Install Introspy-Android Core.apk on a device where Cydia Substrate is installed with:
adb install Introspy-Android Core.apk
Install Introspy-Android Config.apk:
adb install Introspy-Android Config.apk
The Instrospy-Android Config application displays apps the Core application will hook and the various filters and options applied to them. This application need root access (you can use supersu to give temporary root access to the application). The changes are dynamic and you do not need to restard the applications for them to be effective.
It should be noted that the Core application can work on a device running Android 2.3 and above whereas the Config application can only run from Android 3.0 on due to the use of specific APIs. In order to test applications on older SDKs without the GUI by only using the Core application, you can simply create a file named "introspy.config" containing filters you want to hook in the directory of the applications you want to test. Example:
adb shell su -c echo "GENERAL CRYPTO, KEY, HASH, FS, IPC, PREF, URI, WEBVIEW" > /data/data/com.YOUR_APP_NAME/introspy.config
adb uninstall com.introspy.core adb uninstall com.introspy.config
This tool has not been tested on all versions of Android. If the tool does not work on your version, please send us your error logs:
adb logcat -s "InstrospyError"
If due to the error the phone does not boot anymore, you can still connect to it via adb and simply remove the extension to fix it with:
adb shell su -c rm /data/app/com.introspy.core*
If you still have issues, it may be due to Cydia Substrate itself, which may not be compatible with your device? To uninstall it you can do the following (from Cydia Substrate's website): "By holding down the volume-up button on your device you can disable Substrate while it is attempting to load modifications (such as while it is turning on and starting); this will give you an opportunity to use Google Play to uninstall things that might be broken."

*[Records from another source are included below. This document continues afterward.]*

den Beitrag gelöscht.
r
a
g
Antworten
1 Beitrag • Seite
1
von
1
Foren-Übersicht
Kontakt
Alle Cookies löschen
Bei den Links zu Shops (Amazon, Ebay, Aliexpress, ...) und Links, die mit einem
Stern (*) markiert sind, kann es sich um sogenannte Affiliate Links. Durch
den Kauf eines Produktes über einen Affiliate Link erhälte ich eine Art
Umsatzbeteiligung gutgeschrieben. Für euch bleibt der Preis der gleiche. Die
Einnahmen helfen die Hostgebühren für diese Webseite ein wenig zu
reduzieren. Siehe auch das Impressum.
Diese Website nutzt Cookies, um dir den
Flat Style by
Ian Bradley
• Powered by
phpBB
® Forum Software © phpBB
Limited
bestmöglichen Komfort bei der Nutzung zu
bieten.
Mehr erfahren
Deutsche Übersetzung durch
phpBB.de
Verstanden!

Relevant data including potential issues related to the APIs hooked is dumped in a database and in the system logs. You can do the following commands to display them:
Display the complete logs:
adb logcat -s "Introspy"
Display potential issues:
adb logcat -s "Introspy:W"
Use the Android version of the analyzer (TBD, it will be pushed to a different github repository soon) to generate an HTML formatted report.
Checking the "STACK TRACES" option within the Config tool will dump a relevant call stack (comprising of 3 calls) for the selected filters.
Most users should just download and install the pre-compiled packages. However, if you want to modify the tool's functionality you will have to clone the source repository and build the packages yourself.
git clone https://github.com/iSECPartners/introspy-android.git
Then you need to add the Cydia Substrate SDK to eclipse. See here for instructions on how to do so: http://www.cydiasubstrate.com/id/73e45fe5-4525-4de7-ac14-6016652cc1b8/.
Adding hooks is simple and can be done within the com.introspy.custom_hooks module. See the pre-filled example in the code (CustomHookList.java and HookExampleImpl.java) and make sure to enable the "CUSTOM HOOKS" option in the Introspy Config application. See http://isecpartners.github.io/Introspy-Android/ for more instructions.
Notes: Some methods simply cannot be hooked due to potential issues in Cydia Substrate and the hook may just crash the process. Also, make sure to not try hooking abstract methods as it just throws an exception that is never caught by Cydia Substrate (and will just crash the process). You need to hook their implementation, which is sometimes not documented but can be easily found in the Android code base (for example: android.content.Context is implemented in android.content.ContextImpl).